§ Data shown

■ ■ ■ ■

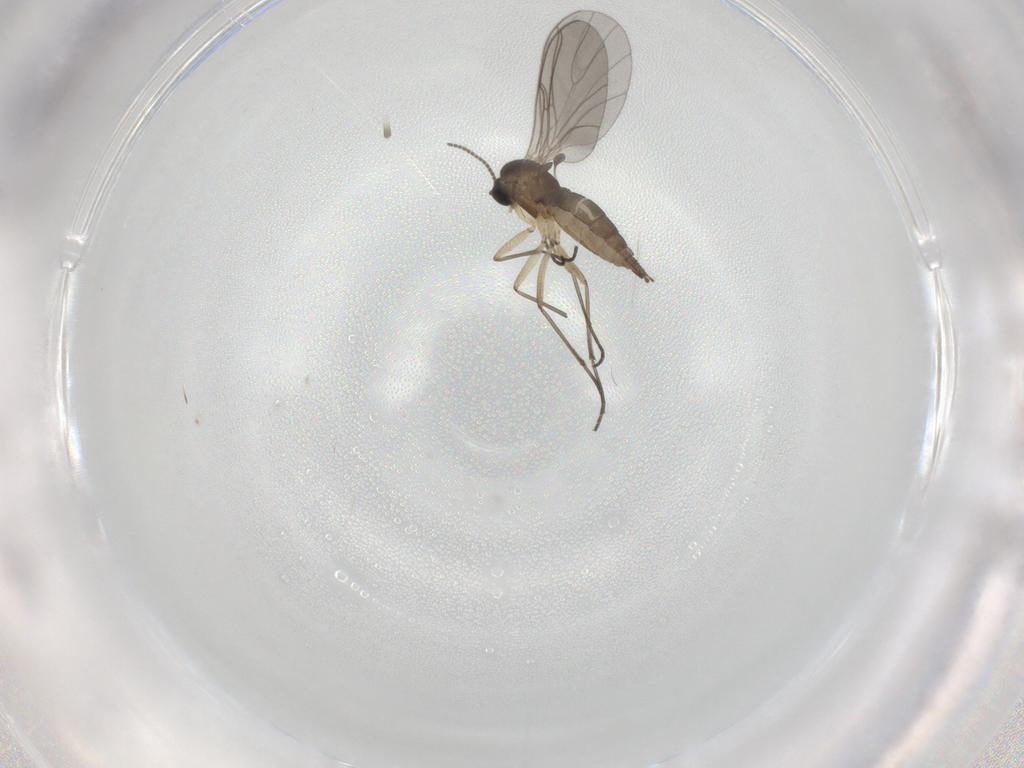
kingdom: Animalia
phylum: Arthropoda
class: Insecta
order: Diptera
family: Sciaridae
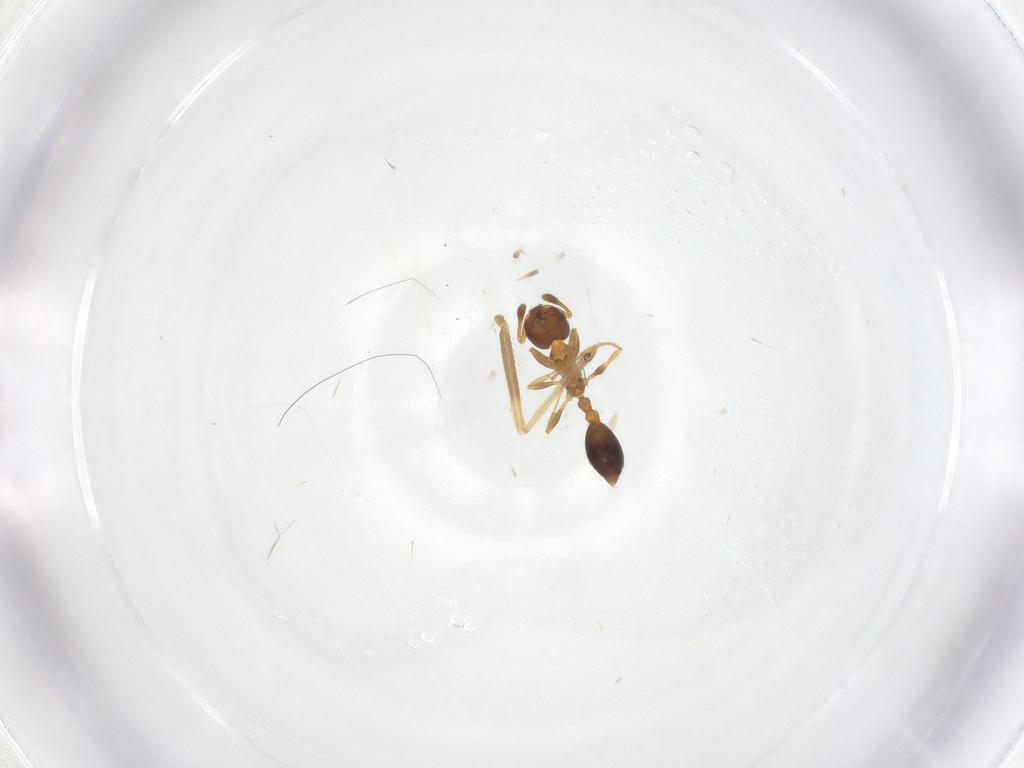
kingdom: Animalia
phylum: Arthropoda
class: Insecta
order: Hymenoptera
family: Formicidae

■ ■ ■ ■

§ Short task
Please reproduce the classification lines from every row above word for word, leaving out the pictures.

§ Solved problem
kingdom: Animalia
phylum: Arthropoda
class: Insecta
order: Diptera
family: Sciaridae
kingdom: Animalia
phylum: Arthropoda
class: Insecta
order: Hymenoptera
family: Formicidae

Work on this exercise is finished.